Ao ler os depoimentos dos ilustres colegas que vão sendo publicados nesta página, sinto que todos eles transmitem uma experiência única e irrepetível: o gozo de partilhar com João dos Santo o seu saber, o seu entusiasmo e sobretudo o seu prazer de viver.
Não tive esse privilégio. Os meus contactos com ele foram infelizmente demasiado breves. Apesar disso, transporto comigo desde que o seu nome entrou na minha vida, a imagem de um Homem de coragem que ousou enfrentar um poder que exigia vénias e pactos, obrigando a que muitos abdicassem da força das suas convicções e da liberdade do seu pensamento.
Pobres desígnios.
Hoje, ao comemorarmos o centenário do seu nascimento, percebemos bem como as suas ideias se impõem como uma torrente imparável que rebentou diques e barreiras, inundando os nossos espíritos, refrescando-nos, inspirando-nos e sobretudo transmitindo uma mensagem clara:
Vale sempre a pena lutar por aquilo em que acreditamos!
Pertenço a uma geração que conheceu João dos Santos sobretudo através daqueles que com ele privaram e que assumem orgulhosamente a sua condição de discípulos. Recordo a vivacidade e a admiração, tantas vezes emocionada com que Maria José Vidigal falava do seu Mestre; e se refiro M. J. Vidigal é tão só porque foi essencialmente com ela que tive o privilégio dessa partilha quase quotidiana.
Ao brilhantismo do Mestre juntava-se não só a admiração e o respeito da discípula mas também a humildade de quem se sente portadora de um Saber “que não se aprende nos livros” mas que é urgente transmitir.
Vivemos numa época de desperdício da(s) Palavra(s). Interrogo-me cada vez mais sobre o valor da comunicação oral, sobretudo quando somos inundados diariamente pelos “media” com torrentes de informação criando um equivoco, em meu entender penoso, entre informação e Conhecimento, mergulhados numa vacuidade discursiva. Cada vez parece haver menos espaço para a reflexão e para a crítica.
Para João dos Santos, a Palavra tinha um valor inegociável e único. Defendia que a transmissão do conhecimento se deveria fazer sobretudo através da palavra dita, falada, da comunicação oral; da Palavra usada com rigor, que traduzisse a riqueza do pensamento, mas que fosse essencialmente um veículo de afectos.
Não admira pois que a sua Palavra tenha chegado até aos dias de hoje com uma força que nos continua a alimentar, que nos encoraja e conforta.
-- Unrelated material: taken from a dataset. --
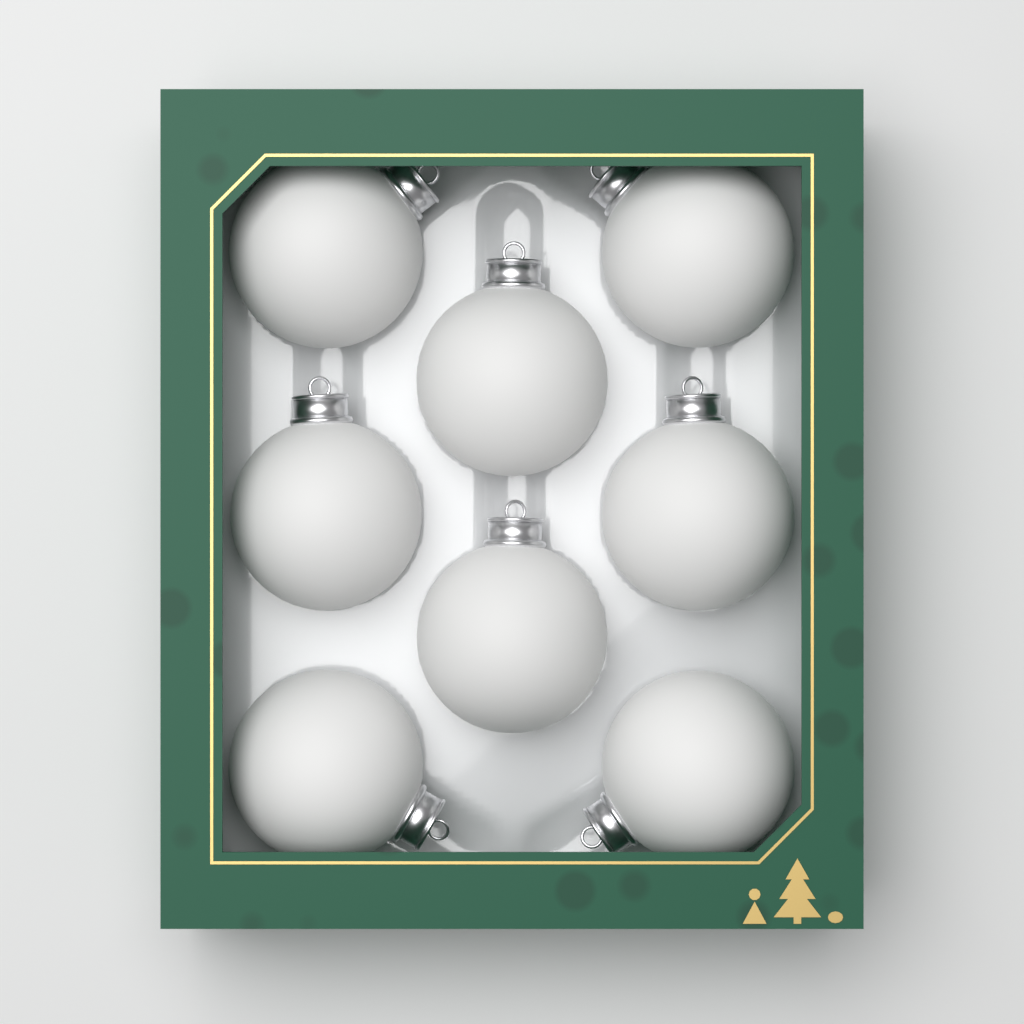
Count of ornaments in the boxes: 8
E se tive o privilégio de receber ainda que por interpostas pessoas o legado da Palavra de João dos Santos, tenho ainda o privilégio de conviver de perto com uma geração de jovens pedopsiquiatras que nasceram já na época da informação instantânea, da vertigem da comunicação supersónica; que vivem cercados por uma ciência(?) que se afirma rigorosa, que recorre aos mais sofisticados métodos de investigação, mas que amiúde esquece uma verdade essencial e insubstituível: O verdadeiro conhecimento do Homem e do seu sofrimento, é o que resulta da sua relação com o Outro, que o escuta, que “ouve” a sua palavra ou o seu silêncio. Que é capaz de dar significado a esse espaço único de intersubjectividade criado na relação entre dois seres humanos.
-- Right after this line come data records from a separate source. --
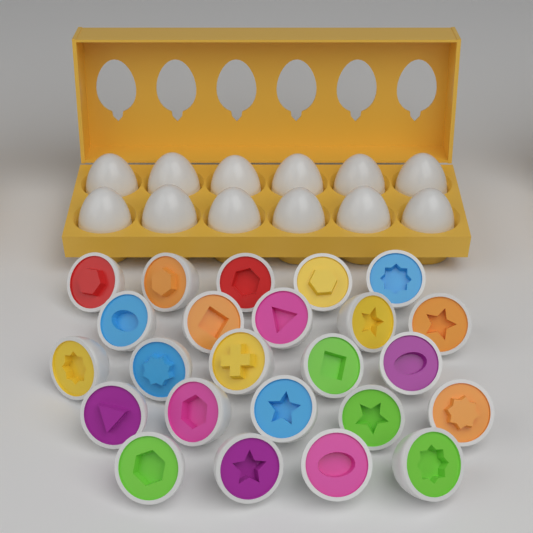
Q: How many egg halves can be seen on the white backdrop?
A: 24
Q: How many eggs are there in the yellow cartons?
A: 12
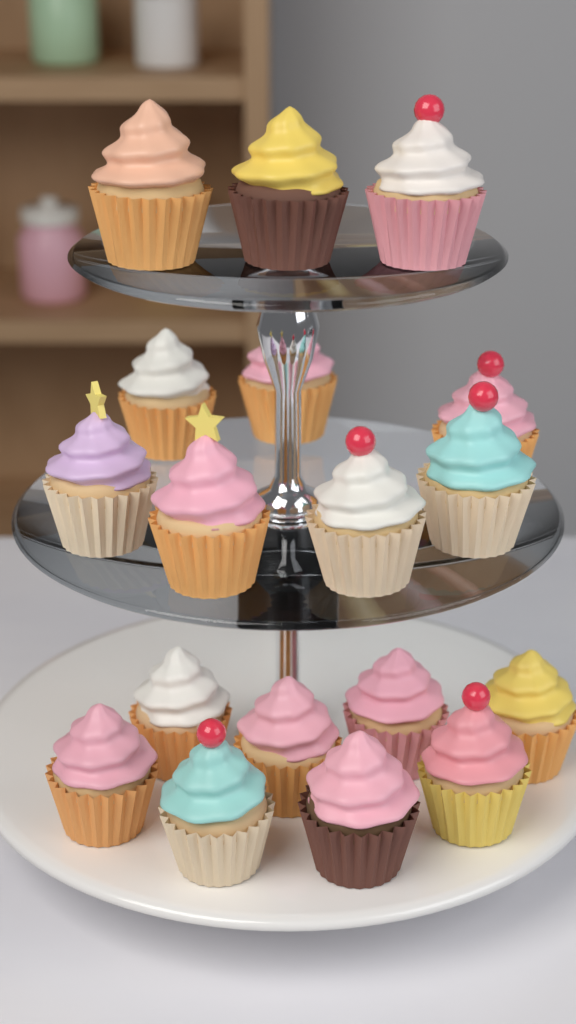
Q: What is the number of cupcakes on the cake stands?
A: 18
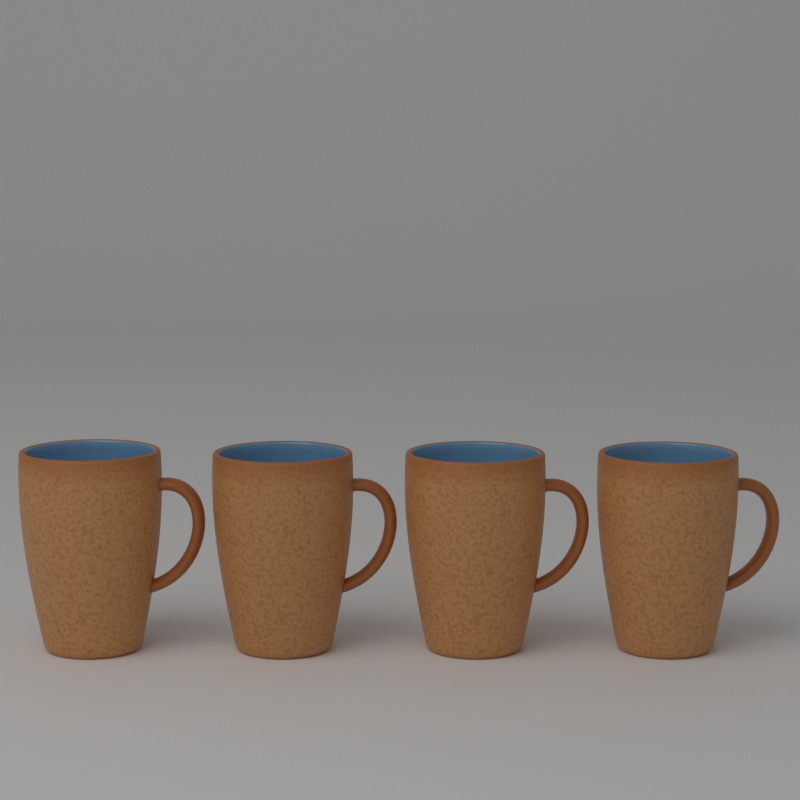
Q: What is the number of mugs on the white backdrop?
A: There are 4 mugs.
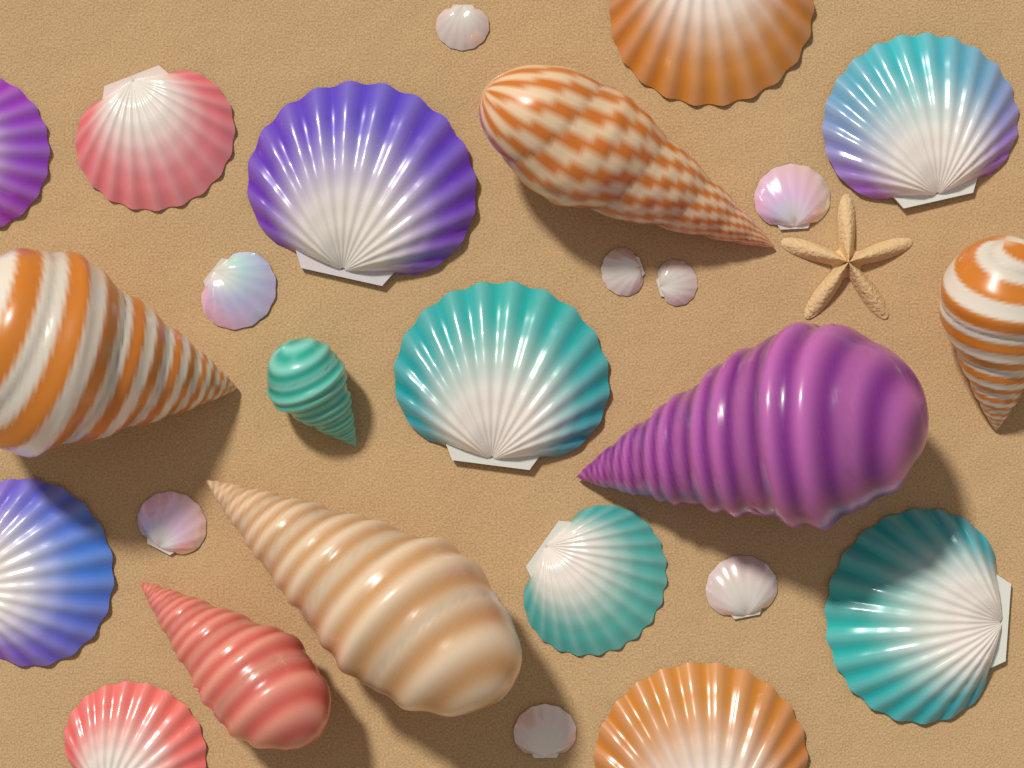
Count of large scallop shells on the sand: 11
E esse convívio permite-me assistir com alguma emoção, ao entusiasmo com que muitos desses jovens colegas que não conheceram nem se cruzaram com João dos Santos abraçam as suas ideias. De poder testemunhar a força reprodutora do seu pensamento, capaz de se desdobrar em novas e inspiradoras perspectivas. Este será porventura o seu maior legado, porque é este pensamento capaz de potenciar e gerar novos horizontes, que vale verdadeiramente a pena.